The US Department of Defense wants you to contribute unclassified code to open-source software projects developed in support of national security.
Toward that end, it has launched Code.mil, which points to a Github repository intended to offer public access to code financed by public money. But at the moment, the DoD’s repo lacks any actual code.
Open source and free software represent industry best practices, the DoD said in a statement, even as it acknowledged the agency has yet to widely adopt it. Code.mil represents an attempt to change that dynamic.
On the project website, the DoD goes so far as to suggest that anything other than open source software puts lives at risk.
“US military members and their families make significant sacrifices to protect our country,” the agency explains in its FAQs. “Their lives should not be negatively impacted by outdated tools and software development practices that lag far behind private sector standards.”
And in case that isn’t clear enough, the agency states, “Modern software is open-source software.”
But before open source can ride to the rescue, government programmers and whatever community coalesces around them will need to find a suitable software license to apply to DoD projects.

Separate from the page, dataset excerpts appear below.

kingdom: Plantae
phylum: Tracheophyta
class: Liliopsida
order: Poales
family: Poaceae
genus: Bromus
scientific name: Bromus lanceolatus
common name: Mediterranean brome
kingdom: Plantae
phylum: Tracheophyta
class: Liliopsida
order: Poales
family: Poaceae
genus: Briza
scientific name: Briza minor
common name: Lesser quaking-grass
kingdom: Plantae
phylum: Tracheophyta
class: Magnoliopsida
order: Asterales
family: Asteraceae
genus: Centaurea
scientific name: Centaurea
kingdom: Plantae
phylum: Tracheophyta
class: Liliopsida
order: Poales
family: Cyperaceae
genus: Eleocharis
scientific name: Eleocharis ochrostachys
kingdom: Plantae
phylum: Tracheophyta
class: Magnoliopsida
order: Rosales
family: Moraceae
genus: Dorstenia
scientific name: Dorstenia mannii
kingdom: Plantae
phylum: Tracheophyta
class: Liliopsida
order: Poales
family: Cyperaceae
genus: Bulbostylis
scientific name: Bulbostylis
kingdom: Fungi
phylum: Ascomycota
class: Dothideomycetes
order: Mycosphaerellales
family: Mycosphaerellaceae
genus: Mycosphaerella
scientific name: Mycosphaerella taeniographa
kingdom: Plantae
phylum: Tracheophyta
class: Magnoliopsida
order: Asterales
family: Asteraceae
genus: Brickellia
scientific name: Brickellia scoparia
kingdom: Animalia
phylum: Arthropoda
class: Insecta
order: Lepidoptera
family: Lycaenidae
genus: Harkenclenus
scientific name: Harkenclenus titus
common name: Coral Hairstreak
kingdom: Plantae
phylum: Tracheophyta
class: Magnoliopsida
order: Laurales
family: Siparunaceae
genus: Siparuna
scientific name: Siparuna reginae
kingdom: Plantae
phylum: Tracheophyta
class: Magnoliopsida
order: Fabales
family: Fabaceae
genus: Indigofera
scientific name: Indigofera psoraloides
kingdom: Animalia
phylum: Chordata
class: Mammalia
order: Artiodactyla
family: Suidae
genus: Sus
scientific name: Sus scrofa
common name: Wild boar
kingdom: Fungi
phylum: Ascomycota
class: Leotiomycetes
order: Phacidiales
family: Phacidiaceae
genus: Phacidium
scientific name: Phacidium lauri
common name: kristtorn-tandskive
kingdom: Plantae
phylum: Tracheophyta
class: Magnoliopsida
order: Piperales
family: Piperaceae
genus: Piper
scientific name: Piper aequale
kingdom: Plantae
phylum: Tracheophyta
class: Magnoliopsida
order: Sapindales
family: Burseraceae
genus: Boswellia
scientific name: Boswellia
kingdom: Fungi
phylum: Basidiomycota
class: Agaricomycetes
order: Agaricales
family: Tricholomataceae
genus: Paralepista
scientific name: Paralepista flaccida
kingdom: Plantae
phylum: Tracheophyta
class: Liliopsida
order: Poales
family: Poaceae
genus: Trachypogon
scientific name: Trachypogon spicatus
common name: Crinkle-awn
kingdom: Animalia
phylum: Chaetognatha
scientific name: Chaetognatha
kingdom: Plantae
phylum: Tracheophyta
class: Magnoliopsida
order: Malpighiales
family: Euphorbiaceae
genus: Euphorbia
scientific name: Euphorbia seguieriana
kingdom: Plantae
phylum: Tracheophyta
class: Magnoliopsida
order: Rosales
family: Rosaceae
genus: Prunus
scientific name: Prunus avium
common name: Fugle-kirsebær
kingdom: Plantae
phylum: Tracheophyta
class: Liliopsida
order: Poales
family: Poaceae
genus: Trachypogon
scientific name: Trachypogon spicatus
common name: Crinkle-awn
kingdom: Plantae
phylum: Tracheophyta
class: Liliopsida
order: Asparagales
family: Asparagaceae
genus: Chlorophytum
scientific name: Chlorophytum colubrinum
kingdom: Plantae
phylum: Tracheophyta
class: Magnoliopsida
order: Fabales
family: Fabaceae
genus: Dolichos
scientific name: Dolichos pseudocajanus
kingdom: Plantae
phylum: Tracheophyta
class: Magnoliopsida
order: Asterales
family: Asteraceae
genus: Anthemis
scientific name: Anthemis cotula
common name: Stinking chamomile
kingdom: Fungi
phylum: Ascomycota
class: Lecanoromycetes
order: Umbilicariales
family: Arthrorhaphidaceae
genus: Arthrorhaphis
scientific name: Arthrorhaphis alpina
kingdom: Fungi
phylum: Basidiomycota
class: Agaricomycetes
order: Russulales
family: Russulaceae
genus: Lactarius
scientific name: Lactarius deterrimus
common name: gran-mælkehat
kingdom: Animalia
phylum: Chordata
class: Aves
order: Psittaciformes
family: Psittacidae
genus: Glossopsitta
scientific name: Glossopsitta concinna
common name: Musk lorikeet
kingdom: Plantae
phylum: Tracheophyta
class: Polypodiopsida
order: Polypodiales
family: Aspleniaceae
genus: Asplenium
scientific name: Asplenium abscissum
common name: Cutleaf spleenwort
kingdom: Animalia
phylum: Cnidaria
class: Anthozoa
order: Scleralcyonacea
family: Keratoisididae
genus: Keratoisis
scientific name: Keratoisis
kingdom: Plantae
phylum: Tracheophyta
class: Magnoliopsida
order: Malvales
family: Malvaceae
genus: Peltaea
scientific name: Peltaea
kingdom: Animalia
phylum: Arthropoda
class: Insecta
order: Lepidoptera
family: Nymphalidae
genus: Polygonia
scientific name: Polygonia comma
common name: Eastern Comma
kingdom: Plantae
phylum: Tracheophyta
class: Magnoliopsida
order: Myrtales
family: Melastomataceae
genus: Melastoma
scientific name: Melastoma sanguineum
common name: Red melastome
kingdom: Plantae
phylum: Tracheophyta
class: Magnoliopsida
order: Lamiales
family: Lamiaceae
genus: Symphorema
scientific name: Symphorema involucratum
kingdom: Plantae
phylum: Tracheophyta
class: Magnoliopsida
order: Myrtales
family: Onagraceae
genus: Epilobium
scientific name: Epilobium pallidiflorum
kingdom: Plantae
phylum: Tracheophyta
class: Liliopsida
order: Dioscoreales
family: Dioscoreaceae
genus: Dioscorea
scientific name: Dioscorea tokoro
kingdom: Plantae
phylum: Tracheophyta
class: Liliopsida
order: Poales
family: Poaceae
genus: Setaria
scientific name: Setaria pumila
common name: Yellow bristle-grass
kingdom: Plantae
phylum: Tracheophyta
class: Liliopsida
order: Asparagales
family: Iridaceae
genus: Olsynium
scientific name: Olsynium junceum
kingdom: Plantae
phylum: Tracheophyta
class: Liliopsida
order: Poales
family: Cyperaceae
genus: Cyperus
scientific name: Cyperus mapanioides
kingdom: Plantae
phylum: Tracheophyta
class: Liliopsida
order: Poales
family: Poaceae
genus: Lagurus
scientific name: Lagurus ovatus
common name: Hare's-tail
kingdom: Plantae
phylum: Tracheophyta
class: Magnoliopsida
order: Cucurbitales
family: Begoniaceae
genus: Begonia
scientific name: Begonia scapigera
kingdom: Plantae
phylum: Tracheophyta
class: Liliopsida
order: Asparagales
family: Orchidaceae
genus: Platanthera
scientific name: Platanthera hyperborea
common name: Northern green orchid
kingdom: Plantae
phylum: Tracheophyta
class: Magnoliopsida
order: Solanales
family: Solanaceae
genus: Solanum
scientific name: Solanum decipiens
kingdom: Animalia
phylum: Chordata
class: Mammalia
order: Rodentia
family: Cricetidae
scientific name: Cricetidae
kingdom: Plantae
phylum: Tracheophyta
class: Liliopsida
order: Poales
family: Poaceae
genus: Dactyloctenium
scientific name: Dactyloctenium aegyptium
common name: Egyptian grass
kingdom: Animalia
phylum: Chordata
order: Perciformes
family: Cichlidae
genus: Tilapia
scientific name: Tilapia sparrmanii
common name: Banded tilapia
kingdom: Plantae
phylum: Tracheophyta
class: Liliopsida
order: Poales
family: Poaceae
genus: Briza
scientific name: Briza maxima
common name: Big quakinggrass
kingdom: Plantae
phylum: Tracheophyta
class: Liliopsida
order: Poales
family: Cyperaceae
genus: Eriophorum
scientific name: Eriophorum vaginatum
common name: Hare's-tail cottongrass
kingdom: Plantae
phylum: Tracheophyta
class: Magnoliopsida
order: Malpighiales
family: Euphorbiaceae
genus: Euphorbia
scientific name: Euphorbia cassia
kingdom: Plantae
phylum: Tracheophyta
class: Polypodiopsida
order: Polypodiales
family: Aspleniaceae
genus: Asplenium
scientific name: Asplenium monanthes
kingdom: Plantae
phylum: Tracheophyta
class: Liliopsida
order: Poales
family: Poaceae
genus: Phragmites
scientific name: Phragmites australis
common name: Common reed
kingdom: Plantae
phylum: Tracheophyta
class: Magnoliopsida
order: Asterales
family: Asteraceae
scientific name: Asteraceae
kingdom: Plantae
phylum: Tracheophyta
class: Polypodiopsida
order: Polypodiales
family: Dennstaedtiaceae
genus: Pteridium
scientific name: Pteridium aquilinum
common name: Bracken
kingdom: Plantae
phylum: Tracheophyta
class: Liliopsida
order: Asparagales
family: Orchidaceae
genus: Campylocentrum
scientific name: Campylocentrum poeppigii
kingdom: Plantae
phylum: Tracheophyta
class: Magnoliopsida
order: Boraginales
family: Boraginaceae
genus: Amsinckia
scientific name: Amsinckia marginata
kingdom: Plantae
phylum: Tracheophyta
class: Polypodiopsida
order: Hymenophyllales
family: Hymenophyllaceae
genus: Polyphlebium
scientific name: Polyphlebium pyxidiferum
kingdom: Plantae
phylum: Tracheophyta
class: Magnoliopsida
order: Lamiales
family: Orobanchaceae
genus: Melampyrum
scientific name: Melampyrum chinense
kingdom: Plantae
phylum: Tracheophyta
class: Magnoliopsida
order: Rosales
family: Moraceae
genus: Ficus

Because code written by federal government employees for the most part does not qualify for copyright protection, it cannot be protected by licenses that rely on copyright law.
But a Creative Commons Zero (CC0) license, which would put the code into the public domain, isn’t quite the right fit. Outside the US, countries may not accept CC0 as a valid way to waive copyrights or may have different legal requirements, which makes contributions from those abroad problematic.
“Software constantly evolves with each contribution potentially having a different copyright and license status,” the agency says. “Merely placing source code in the public domain with CC0 1.0 does not address how contributions will affect the openness of the project over time.”
So rather than using a common open-source license or creating a new one – something the DoD CIO discourages – the agency has drafted a proposed Defense Open Source Agreement (DOSA), which uses “contract law to attach licenses to our projects.”
The DOSA lets the DoD require that contributors abide by an open-source license despite its lack of copyright – the right by which a software license would typically be imposed. It also requires that contributors accept an agreement known as a Developer’s Certificate of Origin, by which programmers attest that they have the right to any code they may contribute.